When we run the above code, we get the following terminal output:
getUserFriends() -- Result:
[
{
"id": 4,
"name": "Sarah"
},
[
{
"id": 201,
"name": "Joanna"
},
{
"id": 301,
"name": "Tricia"
}
]
]
As you can see, the "user" and the "friends" were both gathered asynchronously, in serial.
Once you see the complexity involved in managing the asynchronous iteration of the generator object, you can understand why it's encapsulated. But, when you're first trying to learn about generator functions and how generator iteration works, this encapsulation can make things much more confusing and overly magical. For me, pulling the curtain back, so to speak, makes it possible the follow the logic and build up a proper mental model.

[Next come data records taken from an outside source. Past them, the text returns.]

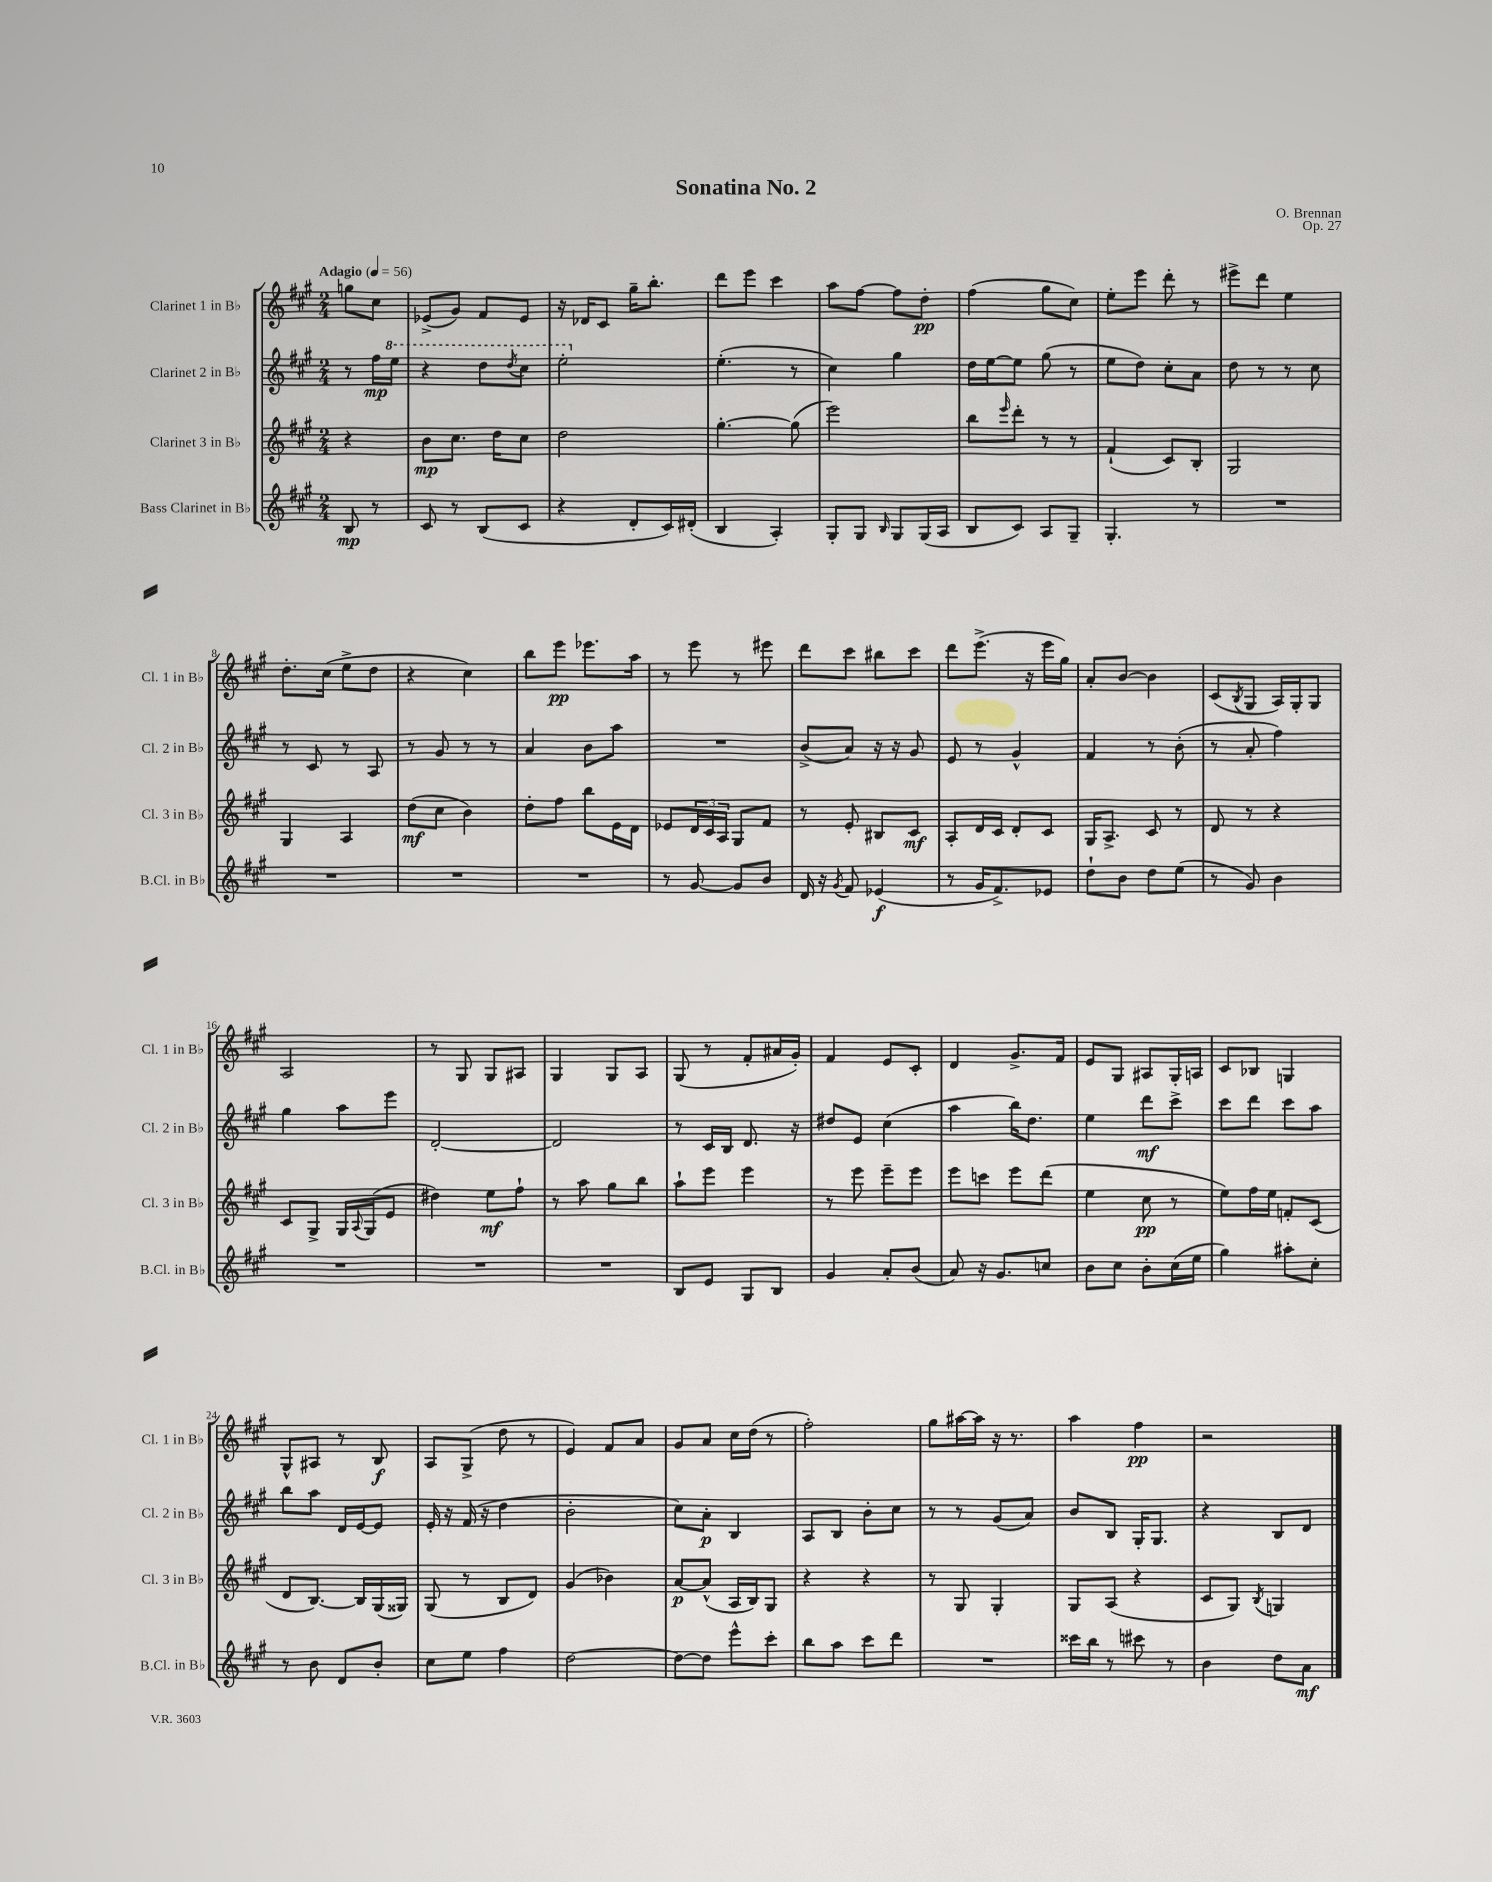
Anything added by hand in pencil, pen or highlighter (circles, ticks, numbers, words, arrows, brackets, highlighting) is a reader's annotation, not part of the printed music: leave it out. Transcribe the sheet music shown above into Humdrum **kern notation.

**kern	**kern	**kern	**kern
*staff4	*staff3	*staff2	*staff1
*clefG2	*clefG2	*clefG2	*clefG2
*k[f#c#g#]	*k[f#c#g#]	*k[f#c#g#]	*k[f#c#g#]
*M2/4	*M2/4	*M2/4	*M2/4
*MM56	*MM56	*MM56	*MM56
8B	4r	8r	8gg
8r	.	16ff#	8cc#
.	.	16eee	.
=	=	=	=
8c#	8b	4r	(8e-^
8r	8.cc#	.	8g#)
(8B	.	8ddd	8f#
.	16dd	.	.
.	.	8qddd	.
8c#	8cc#	8ccc#	8e-
=	=	=	=
4r	2dd	2eee'	16r
.	.	.	16d-
.	.	.	8c#
8d'	.	.	16gg#~
.	.	.	8.bb'
16c#)	.	.	.
(16d#'	.	.	.
=	=	=	=
4B	[4.gg#'	(4.ee'	8ddd
.	.	.	8eee
4A')	.	.	4ccc#
.	(8gg#]	8r	.
=	=	=	=
8G#'	2eee)	4cc#)	8aa
8G#	.	.	[8ff#
16qqB	.	.	.
8G#	.	4gg#	8ff#]
(16G#	.	.	8dd'
16A	.	.	.
=	=	=	=
8B	8bb	16dd	(4ff#
.	.	[16ee	.
.	16qqeee	.	.
8c#)	8ddd'	8ee]	.
8A	8r	(8gg#	8gg#
8G#~	8r	8r	8cc#)
=	=	=	=
4.G#'	(4f#`	8ee	8ee'
.	.	8dd)	8eee
.	8c#)	8cc#'	8ddd'
8r	8B'	8a	8r
=	=	=	=
2r	2G#	8dd	8eee#^
.	.	8r	8ddd
.	.	8r	4ee
.	.	8cc#	.
=	=	=	=
2r	4G#	8r	8.dd'
.	.	8c#	.
.	.	.	(16cc#
.	4A	8r	8ee^
.	.	8A	8dd
=	=	=	=
2r	(8dd	8r	4r
.	8cc#	8g#	.
.	4b)	8r	4cc#)
.	.	8r	.
=	=	=	=
2r	8dd'	4a	8bb
.	8ff#	.	8eee
.	8bb	8b	8.eee-
.	16e	8aa	.
.	16d	.	16aa
=	=	=	=
8r	8e-	2r	8r
[8g#	24d	.	8eee
.	24c#	.	.
.	24A	.	.
8g#]	8G#	.	8r
8b	8f#	.	8eee#
=	=	=	=
16d	8r	(8b^	8ddd
16r	.	.	.
8qg#	.	.	.
8f#	8e'	8a)	8ccc#
(4e-	8B#	16r	8bb#
.	.	16r	.
.	8c#	8g#	8ccc#
=	=	=	=
8r	8A'	8e	8ddd
16g#	16d	8r	(8.eee^
8.f#^)	16c#	.	.
.	8d'	4g#^^	.
.	.	.	16r
8e-	8c#	.	16eee
.	.	.	16gg#)
=	=	=	=
8dd`	16G#	4f#	8a'
.	8.A^	.	.
8b	.	.	[8b
8dd	8c#	8r	4b]
(8ee	8r	(8b'	.
=	=	=	=
8r	8d	8r	(8c#
.	.	.	8qB
8g#)	8r	8a'	8G#
4b	4r	4ff#)	16A)
.	.	.	16G#'
.	.	.	8G#
=	=	=	=
2r	8c#	4gg#	2A
.	8G#^	.	.
.	16G#	8aa	.
.	8qqA	.	.
.	(16G#	.	.
.	8e	8eee	.
=	=	=	=
2r	4dd#)	[2d'	8r
.	.	.	8G#
.	8ee	.	8G#
.	8ff#`	.	8A#
=	=	=	=
2r	8r	2d]	4G#
.	8aa	.	.
.	8gg#	.	8G#
.	8bb	.	8A
=	=	=	=
8B	8aa`	8r	(8G#
8e	8eee	16c#	8r
.	.	16B	.
8G#	4eee	8.d	8f#'
8B	.	.	16a#
.	.	16r	16g#')
=	=	=	=
4g#	8r	8dd#	4f#
.	8eee	8e	.
8a'	8eee~	(4cc#	8e
(8b	8eee	.	8c#'
=	=	=	=
8a)	8eee	4aa	4d
16r	8ccc	.	.
8.g#	.	.	.
.	8eee	16bb)	8.g#^
.	.	8.dd	.
8cc	(8ddd	.	.
.	.	.	16f#
=	=	=	=
8b	4ee	4ee	8e
8cc#	.	.	8G#
8b'	8cc#	8ddd	8A#
(16cc#	8r	8ccc#^	16G#'
16ee	.	.	16A
=	=	=	=
4gg#)	8ee)	8ccc#	8c#
.	16ff#	8ddd	8B-
.	16ee	.	.
8aa#'	8f'	8ccc#	4G
8cc#'	(8c#	8aa	.
=	=	=	=
8r	8d	8bb	8G#^^
8b	[8.B)	8aa	8A#
8d	.	16d	8r
.	16B]	[16e	.
8b'	(16G#	8e]	8B
.	16G##)	.	.
=	=	=	=
8cc#	(8G#	16e'	8A
.	.	16r	.
8ee	8r	(16f#	(8G#^
.	.	16r	.
4ff#	8B	4dd	8dd
.	8d)	.	8r
=	=	=	=
[2dd	(4g#	2b'	4e)
.	4b-)	.	8f#
.	.	.	8a
=	=	=	=
8dd_	[8a	8cc#)	8g#
8dd]	(8a^^]	8a'	8a
8eee^^	16A	4B	16cc#
.	16B)	.	(16dd
8ccc#'	8G#	.	8r
=	=	=	=
8bb	4r	8A	2ff#')
8aa	.	8B	.
8ccc#	4r	8b'	.
8ddd	.	8cc#	.
=	=	=	=
2r	8r	8r	8gg#
.	8G#	8r	[16aa#
.	.	.	16aa#]
.	4G#'	(8g#	16r
.	.	.	8.r
.	.	8a)	.
=	=	=	=
16ccc##	8G#	8b	4aa
16bb	.	.	.
8r	(8A	8B	.
8ccc#	4r	16G#'	4ff#
.	.	8.G#	.
8r	.	.	.
=	=	=	=
4b	8c#	4r	2r
.	8G#)	.	.
.	8qB	.	.
8dd	4G	8B	.
8a	.	8d	.
==	==	==	==
*-	*-	*-	*-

And, once I have the right mental model, I can comfortably welcome the encapsulation back into my asynchronous life.
Want to use code from this post? Check out the license.
Reader Comments
@All,
As a quick follow-up to this post, I wanted to take a look at performing parallel data-access inside a workflow-driven generator:
www.bennadel.com/blog/3124-gathering-data-in-parallel-inside-an-asynchronous-generator-based-workflow-in-javascript.htm
I think when we see this kind of yield-based workflow, its going to be very easy to forget or *overlook* that some data can be accessed in parallel. This follow-up post just looks at how tasks that can be run in parallel can be done inside the generator-based workflow so as to leverage the beautiful asynchronous nature of JavaScript.
What is the point using generators, when result is promise? Why not just use promises here?
@Finch,
If you wanted to, you could totally use promises. And, the generator-based workflow we're using is actually just using promises under the hood (in conjunction with the new "yield" syntax). The difference is really just the look and feel of the code itself. The generator-based workflow gets your code looking a bit more like Synchronous code in a blocking language.
Something that might look like this:
var promise = Q.fcall(
. . function() {
. .
. . . . var a = getAsyncA();
. . . . var b = getAsyncB();
. . . .
. . . . return( Q.all([ a, b ]) );
. .
. . }
)
.spread(
. . function( a, b ) {
. .
. . . . return( a + b )
. .
. . }
);
... could end up being reduced to something like this:
var promise = workflow(
. . function* () {
. .
. . . . var a = yield( getAsyncA() );
. . . . var b = yield( getAsyncB() );
. . . .
. . . . return( a + b );
. .
. . }
);
... functionally, this code is basically the same. But, syntactically, the generator-based workflow is a little more concise and a little more like a blocking, synchronous language.
But, it's just personal preference - one version of the code isn't objectively better. The latter version clearly has more "magic" baked-in, which does make it harder to follow (while ironically perhaps easier to understand).
Very useful.. Thank you..
I noticed that this does not handle nested yields. The work around is not to yield within a generator function but instead use this generator proxy wrapper to call it as a function.
I wonder if this this wrapper could check for iterator return values then returned a recursive invocation of itself.